The House of Representatives voted 318-109 on Thursday to approve a package of tax breaks that will cost an estimated $680 billion over the next decade. ... [O]ne provision in the package that has drawn little attention so far could have significant implications for the United States Tax Court. The provision, buried on page 231 of the 233-page bill, puts the 19-member court in a state of constitutional limbo. The provision is entitled “Clarification Relating to United States Tax Court,” and it amends the Internal Revenue Code to add the following language:

The Tax Court is not an agency of, and shall be independent of, the executive branch of the Government.

The provision appears to have been added in response to the D.C. Circuit’s 2014 decision in Kuretski v. Commissioner.

That case involved a couple, Peter and Kathleen Kuretski, who went to Tax Court to challenge an IRS levy on their Staten Island home. After the Tax Court ruled against them, the Kuretskis launched an attack on the court’s constitutional structure. The D.C. Circuit summarized the Kuretskis’ core argument as follows:

The Kuretskis now contend that the Tax Court judge may have been biased in favor of the IRS in a manner that infringes the constitutional separation of powers. They point to 26 U.S.C. § 7443(f), which enables the President to remove Tax Court judges on grounds of “inefficiency, neglect of duty, or malfeasance in office.” According to the Kuretskis, Tax Court judges exercise the judicial power of the United States under Article III of the Constitution, and it violates the constitutional separation of powers to subject any person clothed with Article III authority to “interbranch” removal at the hands of the President. The Kuretskis thus ask us to strike down 26 U.S.C. § 7443(f), vacate the Tax Court's decision, and remand their case for re-decision by a Tax Court judge free from the threat of presidential removal and hence free from alleged bias in favor of the Executive Branch.

The D.C. Circuit rejected the Kuretskis’ claim. It assumed, arguendo, that “‘interbranch’ removal of a Tax Court judge would raise a constitutional concern.” But it found “no cause for concern in fact.” According to the D.C. Circuit, the Tax Court “exercises Executive authority as part of the Executive Branch,” and “[p]residential removal of a Tax Court judge thus would constitute an intra—not inter—branch removal.” (No Tax Court judge has ever actually been removed by the President.)

This holding evidently unnerved Senator Orrin Hatch, who chairs the tax writing committee in the upper chamber. Senator Hatch introduced a bill this past April with language identical to the “clarification” found in the extenders package. The accompanying report explained:

The Committee is concerned that statements in Kuretski v. Commissioner may lead the public to question the independence of the Tax Court, especially in relation to the Department of Treasury or the Internal Revenue Service. The Committee wishes to remove any uncertainty caused by Kuretski v. Commissioner, and to ensure that there is no appearance of institutional bias.
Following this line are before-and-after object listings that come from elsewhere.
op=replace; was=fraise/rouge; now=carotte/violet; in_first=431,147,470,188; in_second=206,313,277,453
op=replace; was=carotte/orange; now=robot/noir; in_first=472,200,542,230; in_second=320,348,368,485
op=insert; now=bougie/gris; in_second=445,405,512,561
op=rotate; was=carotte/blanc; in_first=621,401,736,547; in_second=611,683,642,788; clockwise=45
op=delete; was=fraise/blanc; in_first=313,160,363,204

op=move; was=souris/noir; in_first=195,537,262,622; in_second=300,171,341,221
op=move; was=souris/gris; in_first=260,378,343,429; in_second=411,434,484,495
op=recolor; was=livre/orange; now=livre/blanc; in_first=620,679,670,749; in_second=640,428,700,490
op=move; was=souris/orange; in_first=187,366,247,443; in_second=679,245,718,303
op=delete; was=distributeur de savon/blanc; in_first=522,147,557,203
This “clarification” may be motivated by noble sentiments. But it has the potential to cause much more confusion than it resolves. If the Tax Court isn’t inside the Executive Branch, then where exactly is it? And if the Hatch provision becomes law, how would a federal court of appeals handle a future challenge to the Tax Court’s constitutional structure?
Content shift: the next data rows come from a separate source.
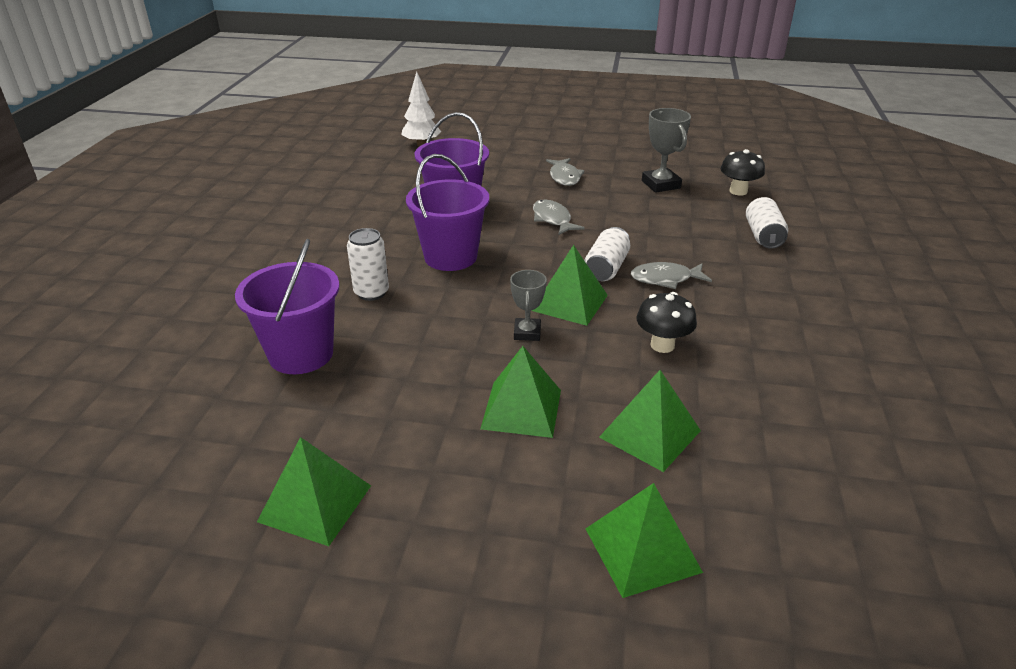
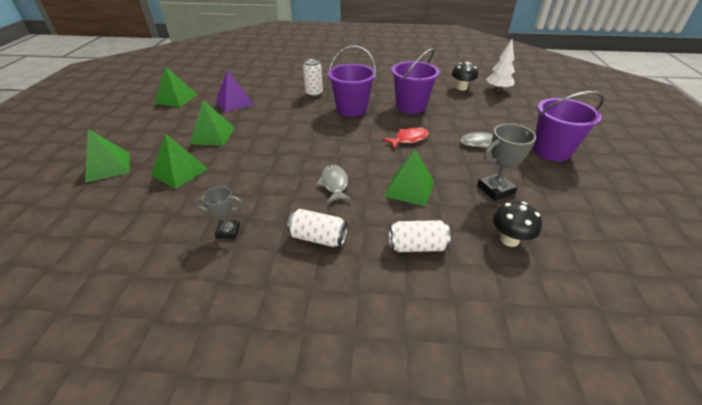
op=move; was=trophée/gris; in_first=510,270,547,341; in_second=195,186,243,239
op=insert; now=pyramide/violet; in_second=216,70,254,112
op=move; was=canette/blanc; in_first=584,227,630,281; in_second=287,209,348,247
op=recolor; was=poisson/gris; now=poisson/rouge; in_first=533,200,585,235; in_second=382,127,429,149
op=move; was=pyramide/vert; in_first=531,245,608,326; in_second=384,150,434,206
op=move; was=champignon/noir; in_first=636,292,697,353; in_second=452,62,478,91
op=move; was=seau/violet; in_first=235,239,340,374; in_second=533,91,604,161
A few possibilities (with thanks to my colleague Will Baude for helping me think through the permutations):

First, the court of appeals might say that the Tax Court is part of the Legislative Branch. ...

Second, the court of appeals might say that the Tax Court is part of the Judicial Branch. ...

A third possibility is that the court of appeals might say the Tax Court lies off in constitutional no-man’s land, apart from all three branches. ...

A fourth possibility is that the court of appeals might say that the “clarification” in the extenders package is itself a nullity. ...

I doubt I’ve thought through all the possibilities. I doubt that members of Congress have either. The hasty addition of the “clarifying” provision to the end-of-year extenders package means that there is little time for lawmakers to debate the measure. Yet it may take courts quite a bit of time to sort through the provision’s potential implications.

And for what? Say the Kuretskis are correct that the Tax Court judge in their case may have been biased in favor of the IRS because he was subject to presidential removal. A congressional declaration that the Tax Court is “independent” of the Executive Branch doesn’t change that: it’s the removal provision that the Kuretskis say is the source of the bias, and the extenders package leaves the removal provision in place. Congress cannot wave a magic wand and make the “appearance of institutional bias” go away. What it can do is create a constitutional quandary for the Tax Court—and an entirely unnecessary one at that.